— TASK PROMPT —
Excluding any images, copy all of the lines below precisely as written.

+++ DATASET

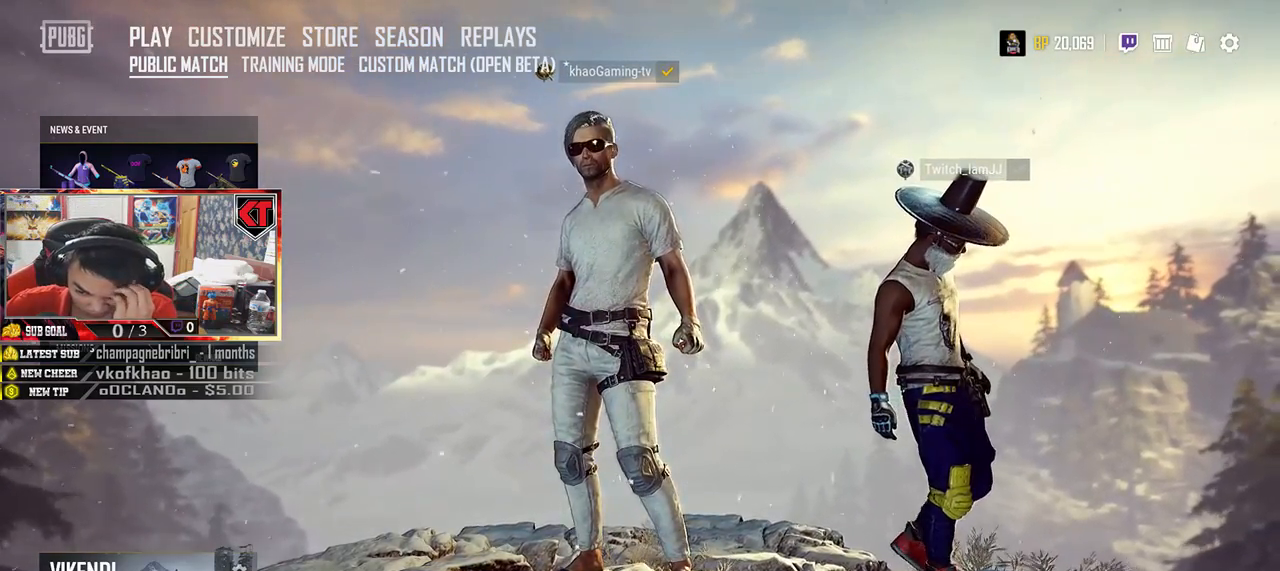
Gameplay with keyboard and mouse; each line is a JSON object with the keys and mouse buttons held at the frame after it. "events" lists presses ("down") and releases ("up") of "a", "c", "ctrl", "d", "e", "f", "q", "r", "s", "shift", "space", "tab", "v", "w", "x", "z", "mouse_left", "mouse_wheel" and "mouse_right" between this image and that frame as [ms after this image, input, new state], when the widget could be followed in between. "mouse_left", "mouse_wheel", "mouse_right" = the "left", "wheel", "right" buttons of the "mouse" list. No other keys are recorded. "wheel" means that the mouse wheel is clicked or scrolled. Mouse movement is not recorded.
{"keys": [], "mouse": [], "events": [[34, "w", "down"], [117, "w", "up"], [167, "w", "down"], [234, "w", "up"]]}
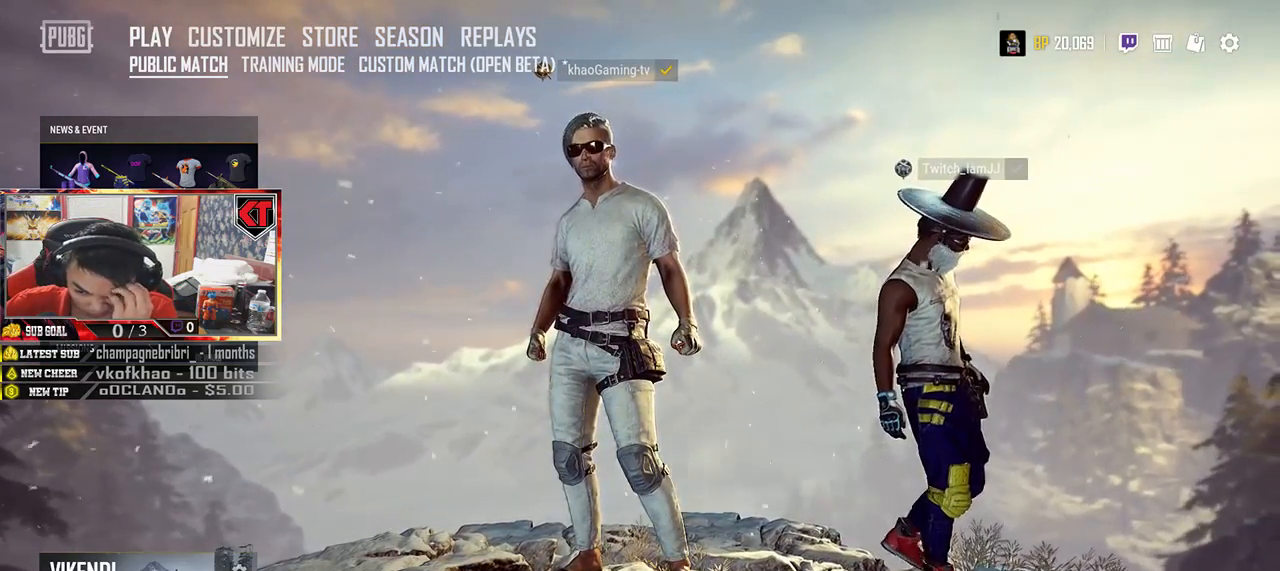
{"keys": [], "mouse": [], "events": []}
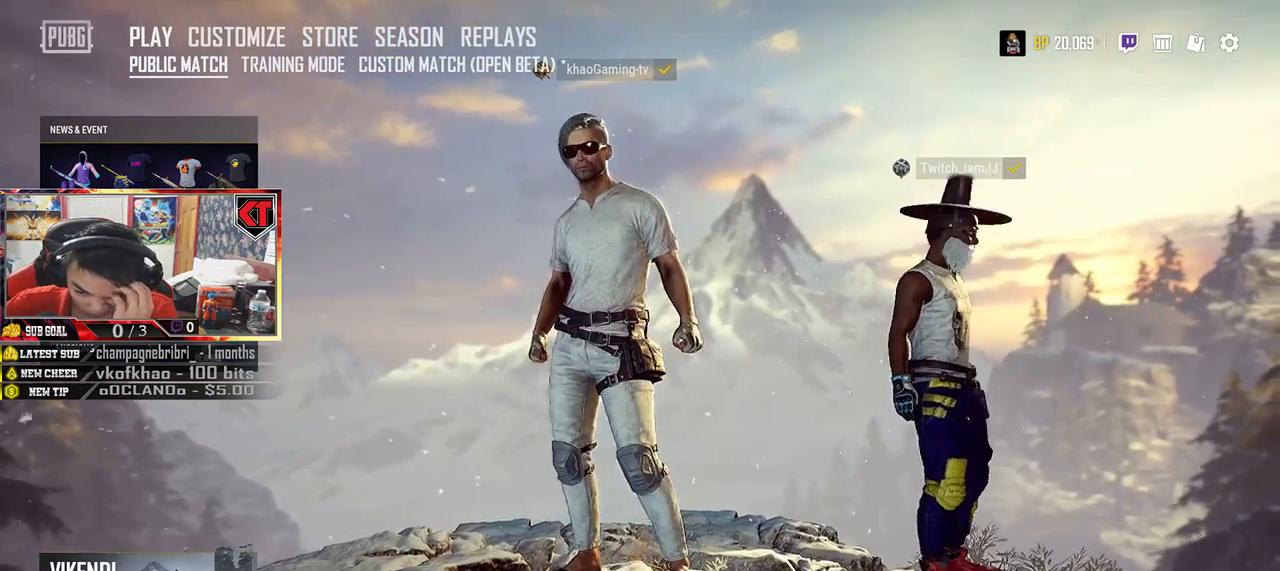
{"keys": [], "mouse": []}
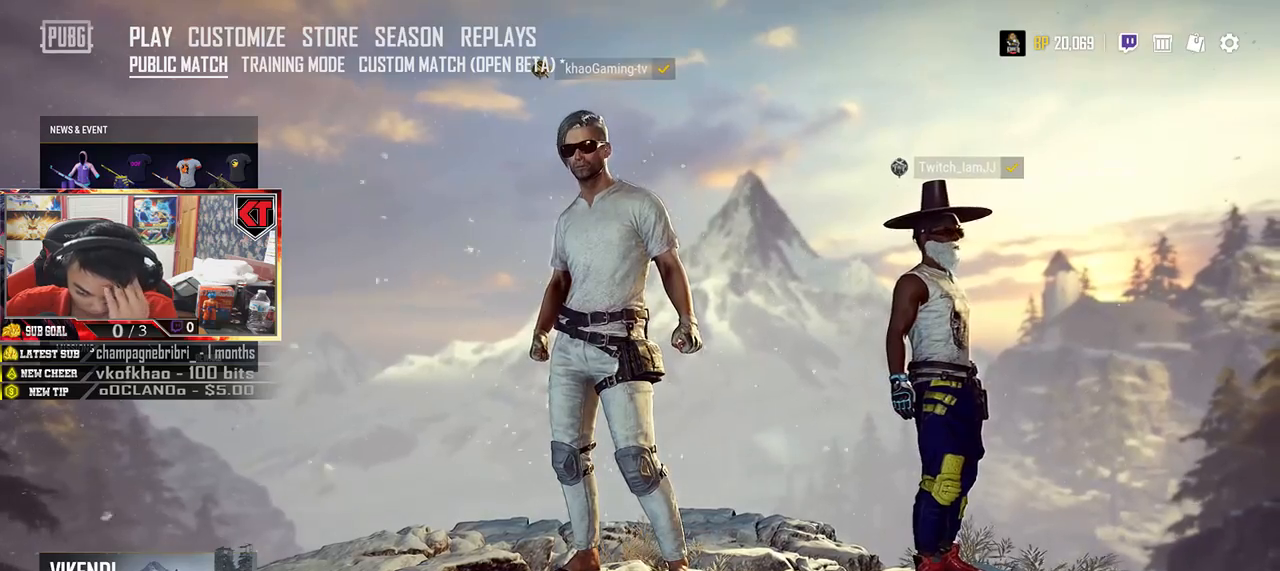
{"keys": ["w"], "mouse": [], "events": [[67, "w", "down"]]}
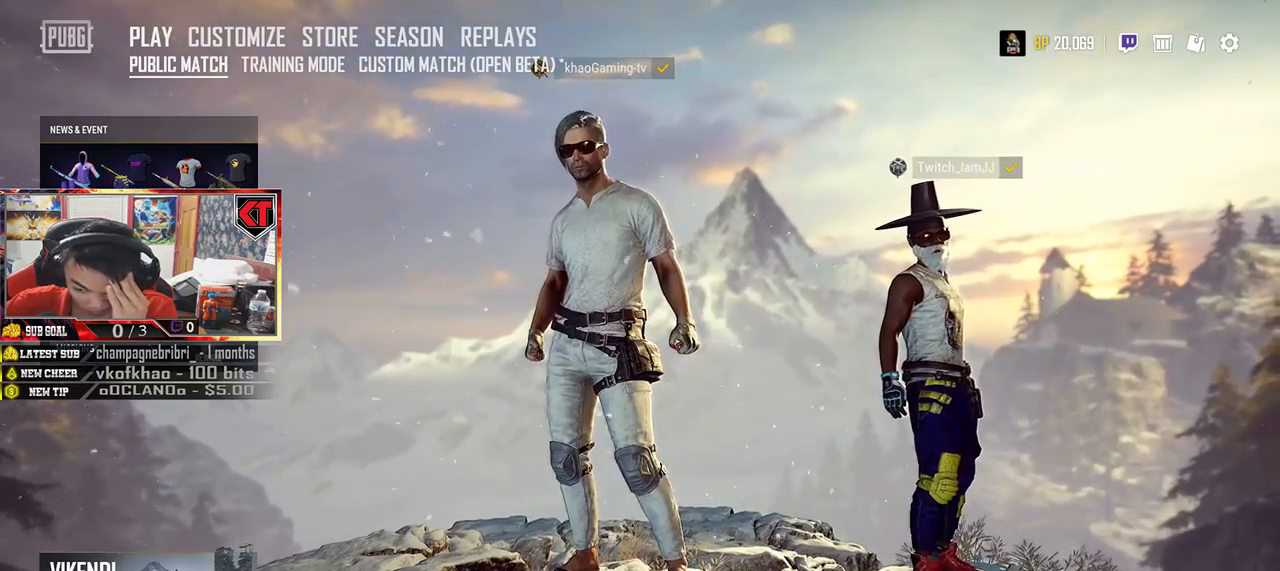
{"keys": ["w"], "mouse": [], "events": []}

++++++

— SOLUTION —
Gameplay with keyboard and mouse; each line is a JSON object with the keys and mouse buttons held at the frame after it. "events" lists presses ("down") and releases ("up") of "a", "c", "ctrl", "d", "e", "f", "q", "r", "s", "shift", "space", "tab", "v", "w", "x", "z", "mouse_left", "mouse_wheel" and "mouse_right" between this image and that frame as [ms after this image, input, new state], when the widget could be followed in between. "mouse_left", "mouse_wheel", "mouse_right" = the "left", "wheel", "right" buttons of the "mouse" list. No other keys are recorded. "wheel" means that the mouse wheel is clicked or scrolled. Mouse movement is not recorded.
{"keys": [], "mouse": [], "events": [[34, "w", "down"], [117, "w", "up"], [167, "w", "down"], [234, "w", "up"]]}
{"keys": [], "mouse": [], "events": []}
{"keys": [], "mouse": []}
{"keys": ["w"], "mouse": [], "events": [[67, "w", "down"]]}
{"keys": ["w"], "mouse": [], "events": []}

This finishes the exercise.